- WHAT YOU NEED TO DO
Give an exact transcription limited to the lines from the one with "In the reference" through the end of the entries, including both; no pictures belong in it.

- EXERCISE INPUTS
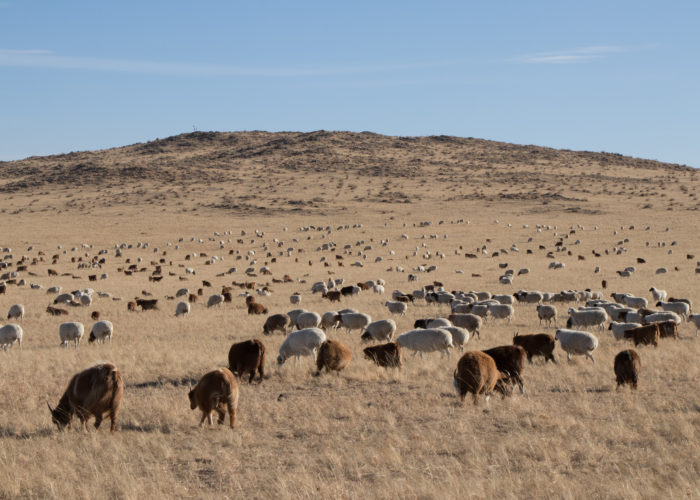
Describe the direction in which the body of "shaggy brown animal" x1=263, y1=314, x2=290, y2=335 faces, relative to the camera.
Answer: to the viewer's left

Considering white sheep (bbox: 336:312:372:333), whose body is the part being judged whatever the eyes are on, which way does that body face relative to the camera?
to the viewer's left

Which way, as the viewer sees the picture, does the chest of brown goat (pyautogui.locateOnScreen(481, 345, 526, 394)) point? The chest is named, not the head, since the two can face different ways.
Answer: to the viewer's left

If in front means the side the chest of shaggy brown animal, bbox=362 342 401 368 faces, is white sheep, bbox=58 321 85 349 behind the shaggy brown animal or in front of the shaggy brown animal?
in front

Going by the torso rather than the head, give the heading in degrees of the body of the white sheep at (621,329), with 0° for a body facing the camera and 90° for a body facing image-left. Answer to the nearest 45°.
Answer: approximately 90°

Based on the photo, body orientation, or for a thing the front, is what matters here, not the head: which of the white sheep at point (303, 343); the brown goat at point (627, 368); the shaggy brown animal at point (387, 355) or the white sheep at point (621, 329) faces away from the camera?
the brown goat

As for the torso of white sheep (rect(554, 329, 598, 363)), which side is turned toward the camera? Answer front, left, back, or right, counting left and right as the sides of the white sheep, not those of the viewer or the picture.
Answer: left

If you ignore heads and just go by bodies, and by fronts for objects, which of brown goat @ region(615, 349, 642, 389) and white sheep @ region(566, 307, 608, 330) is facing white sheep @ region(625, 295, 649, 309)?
the brown goat

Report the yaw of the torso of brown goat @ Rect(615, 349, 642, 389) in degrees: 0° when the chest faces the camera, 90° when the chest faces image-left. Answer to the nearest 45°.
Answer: approximately 180°

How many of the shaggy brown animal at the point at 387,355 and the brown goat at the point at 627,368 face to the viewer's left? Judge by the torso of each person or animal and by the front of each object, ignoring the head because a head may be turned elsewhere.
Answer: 1

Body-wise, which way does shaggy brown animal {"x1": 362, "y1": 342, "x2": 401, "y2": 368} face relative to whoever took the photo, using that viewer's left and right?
facing to the left of the viewer

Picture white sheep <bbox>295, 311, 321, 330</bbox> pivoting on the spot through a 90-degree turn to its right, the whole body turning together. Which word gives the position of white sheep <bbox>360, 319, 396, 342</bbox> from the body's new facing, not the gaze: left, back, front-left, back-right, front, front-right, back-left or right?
back-right

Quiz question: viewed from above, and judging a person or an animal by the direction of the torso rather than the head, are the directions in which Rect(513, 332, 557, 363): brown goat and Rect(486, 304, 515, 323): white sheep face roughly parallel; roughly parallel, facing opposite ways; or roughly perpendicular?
roughly parallel
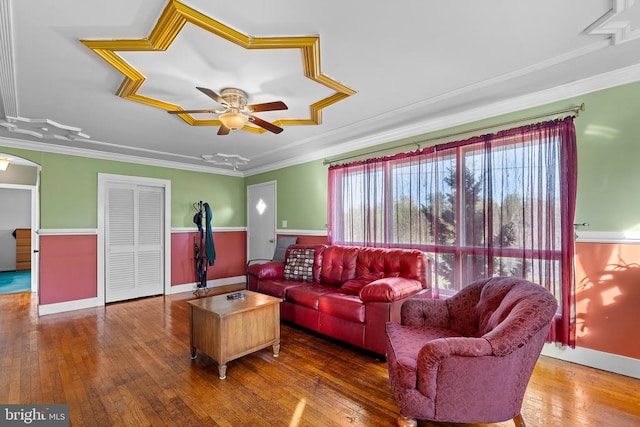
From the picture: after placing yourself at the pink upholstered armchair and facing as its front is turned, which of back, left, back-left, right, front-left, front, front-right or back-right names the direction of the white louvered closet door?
front-right

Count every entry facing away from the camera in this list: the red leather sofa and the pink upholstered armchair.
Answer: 0

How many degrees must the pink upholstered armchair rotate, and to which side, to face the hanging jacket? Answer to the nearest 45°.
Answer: approximately 90° to its right

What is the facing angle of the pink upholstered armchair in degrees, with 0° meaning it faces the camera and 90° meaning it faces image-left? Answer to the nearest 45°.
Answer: approximately 45°

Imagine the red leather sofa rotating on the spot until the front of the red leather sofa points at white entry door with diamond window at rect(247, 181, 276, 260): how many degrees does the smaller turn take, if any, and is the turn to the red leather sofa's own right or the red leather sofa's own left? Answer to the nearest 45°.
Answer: approximately 90° to the red leather sofa's own right

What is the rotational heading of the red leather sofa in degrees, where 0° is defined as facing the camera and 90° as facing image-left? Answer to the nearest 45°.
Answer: approximately 45°

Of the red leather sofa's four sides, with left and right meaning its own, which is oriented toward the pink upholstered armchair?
left

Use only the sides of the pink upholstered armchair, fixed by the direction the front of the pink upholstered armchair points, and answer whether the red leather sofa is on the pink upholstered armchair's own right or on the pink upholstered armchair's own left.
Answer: on the pink upholstered armchair's own right

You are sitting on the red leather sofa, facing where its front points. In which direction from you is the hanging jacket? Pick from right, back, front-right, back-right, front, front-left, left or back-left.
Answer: right
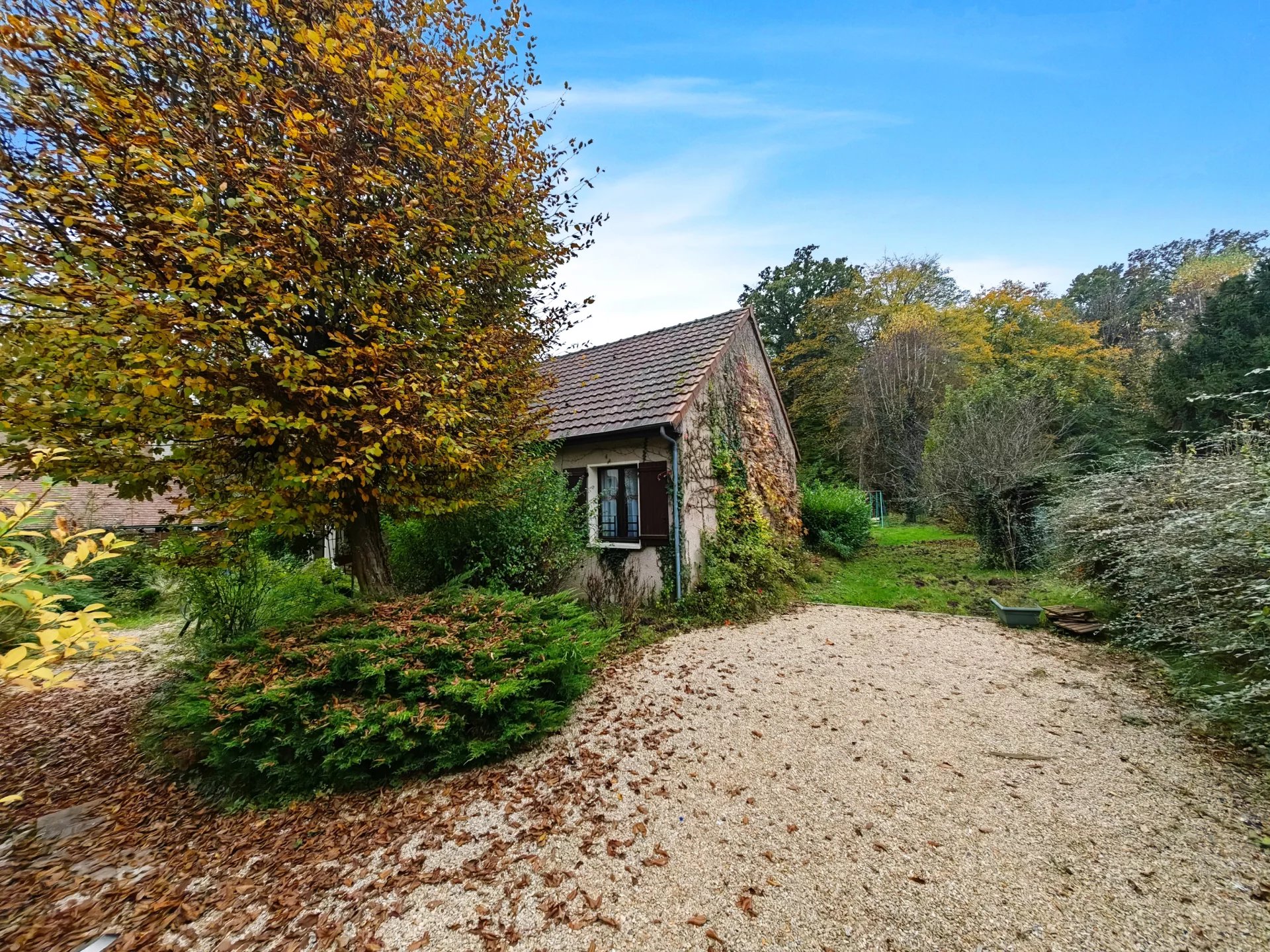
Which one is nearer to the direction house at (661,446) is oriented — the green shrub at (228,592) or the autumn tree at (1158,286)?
the green shrub

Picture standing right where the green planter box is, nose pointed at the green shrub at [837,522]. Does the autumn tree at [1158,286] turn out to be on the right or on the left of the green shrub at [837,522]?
right

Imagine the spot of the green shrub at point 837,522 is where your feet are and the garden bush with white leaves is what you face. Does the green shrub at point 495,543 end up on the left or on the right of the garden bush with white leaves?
right

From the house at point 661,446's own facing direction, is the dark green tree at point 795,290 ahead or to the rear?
to the rear

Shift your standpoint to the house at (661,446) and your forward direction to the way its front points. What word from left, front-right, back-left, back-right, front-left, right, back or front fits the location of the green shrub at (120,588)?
front-right

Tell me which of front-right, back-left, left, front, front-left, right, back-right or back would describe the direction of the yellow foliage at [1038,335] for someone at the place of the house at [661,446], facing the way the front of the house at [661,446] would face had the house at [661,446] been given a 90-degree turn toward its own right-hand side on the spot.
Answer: right

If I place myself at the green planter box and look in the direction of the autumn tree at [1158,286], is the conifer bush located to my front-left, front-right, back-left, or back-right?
back-left

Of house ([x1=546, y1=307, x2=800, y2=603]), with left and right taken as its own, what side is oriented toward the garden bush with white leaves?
left

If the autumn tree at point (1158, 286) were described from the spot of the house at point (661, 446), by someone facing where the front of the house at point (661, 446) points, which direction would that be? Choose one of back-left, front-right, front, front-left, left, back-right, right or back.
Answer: back

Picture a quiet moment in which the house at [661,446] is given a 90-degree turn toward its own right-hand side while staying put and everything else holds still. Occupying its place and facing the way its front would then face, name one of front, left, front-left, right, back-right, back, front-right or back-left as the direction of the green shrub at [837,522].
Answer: right

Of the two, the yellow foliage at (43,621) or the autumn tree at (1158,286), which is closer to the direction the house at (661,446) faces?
the yellow foliage

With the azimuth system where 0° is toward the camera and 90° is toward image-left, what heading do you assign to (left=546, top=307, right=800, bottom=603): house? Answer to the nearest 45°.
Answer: approximately 45°

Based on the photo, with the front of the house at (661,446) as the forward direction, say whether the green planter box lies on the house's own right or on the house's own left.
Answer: on the house's own left
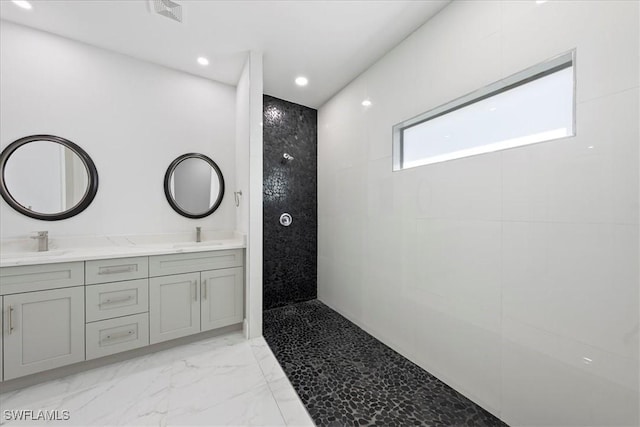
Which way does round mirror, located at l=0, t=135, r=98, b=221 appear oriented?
toward the camera

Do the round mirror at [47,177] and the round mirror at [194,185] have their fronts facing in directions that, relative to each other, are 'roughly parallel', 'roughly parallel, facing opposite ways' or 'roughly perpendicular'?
roughly parallel

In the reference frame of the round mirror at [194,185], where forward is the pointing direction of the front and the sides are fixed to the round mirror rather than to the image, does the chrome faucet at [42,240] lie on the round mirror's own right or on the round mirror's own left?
on the round mirror's own right

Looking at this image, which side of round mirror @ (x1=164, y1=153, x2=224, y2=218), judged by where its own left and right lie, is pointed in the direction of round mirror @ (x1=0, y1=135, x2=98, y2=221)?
right

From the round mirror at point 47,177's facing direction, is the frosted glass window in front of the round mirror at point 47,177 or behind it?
in front

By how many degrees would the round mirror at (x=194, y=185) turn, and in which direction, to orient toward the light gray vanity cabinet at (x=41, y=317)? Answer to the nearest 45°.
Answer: approximately 45° to its right

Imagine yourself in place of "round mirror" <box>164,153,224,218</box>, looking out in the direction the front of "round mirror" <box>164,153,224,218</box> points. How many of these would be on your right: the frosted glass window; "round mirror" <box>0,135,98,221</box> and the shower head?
1

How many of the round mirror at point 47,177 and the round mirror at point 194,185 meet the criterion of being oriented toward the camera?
2

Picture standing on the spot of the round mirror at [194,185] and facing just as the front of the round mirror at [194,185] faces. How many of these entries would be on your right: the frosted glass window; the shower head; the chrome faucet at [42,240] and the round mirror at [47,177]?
2

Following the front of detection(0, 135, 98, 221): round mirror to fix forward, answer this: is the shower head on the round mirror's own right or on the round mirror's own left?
on the round mirror's own left

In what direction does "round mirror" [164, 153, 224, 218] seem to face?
toward the camera
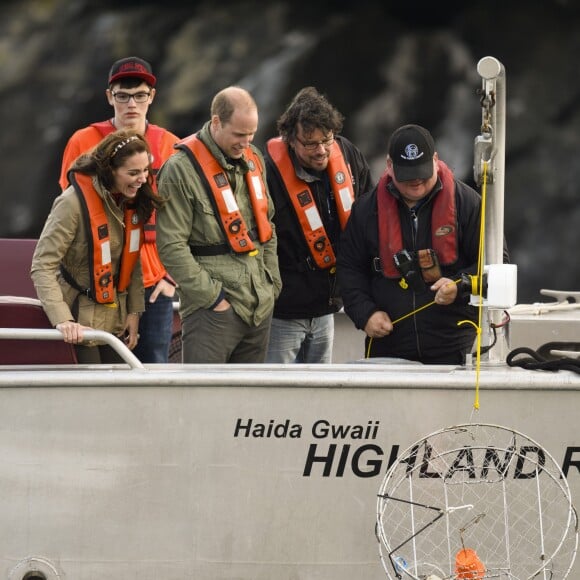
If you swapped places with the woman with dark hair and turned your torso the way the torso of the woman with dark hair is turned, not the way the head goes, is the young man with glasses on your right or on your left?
on your left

- RESPONSE BELOW
In the reference frame of the round mirror at [194,185], where forward is the pointing direction of the front and the sides are fixed to the round mirror rather than to the image, does the chrome faucet at [42,240] lie on the round mirror's own right or on the round mirror's own left?
on the round mirror's own right

Looking at this image, which side of round mirror @ (x1=164, y1=153, x2=224, y2=218), judged by where its own left and right lie, is pointed in the direction of round mirror @ (x1=0, y1=135, x2=98, y2=221)?
right

From the round mirror at point 47,177's facing direction, is the frosted glass window in front of the round mirror at point 47,177 or behind it?
in front

By how many degrees would the round mirror at (x=194, y=185) turn, and in which direction, to orient toward the light gray vanity cabinet at (x=41, y=317)? Answer to the nearest 45°.
Answer: approximately 45° to its right

Imagine yourself in place of "round mirror" <box>164,153,224,218</box>, looking out in the direction the front of "round mirror" <box>164,153,224,218</box> points. How many of these would be on your right: the frosted glass window; "round mirror" <box>0,135,98,221</box> and the shower head?
1

How many of the round mirror at point 47,177 and the round mirror at point 194,185 meet the criterion of being oriented toward the camera?
2

Picture standing on the spot of the round mirror at [194,185] and facing just as the front of the round mirror at [194,185] faces. How many of these entries would be on your right: the frosted glass window; the shower head; the chrome faucet at [42,240] and the round mirror at [47,177]?
2

Following the front of detection(0, 135, 98, 221): round mirror to fix forward, answer this: is the shower head on the round mirror's own right or on the round mirror's own left?
on the round mirror's own left

In what direction does "round mirror" [164, 153, 224, 218] seem to face?
toward the camera
If you swapped places with the woman with dark hair and turned your torso the way the torso of the woman with dark hair is turned, not the way the head goes, is the young man with glasses on your right or on your left?
on your left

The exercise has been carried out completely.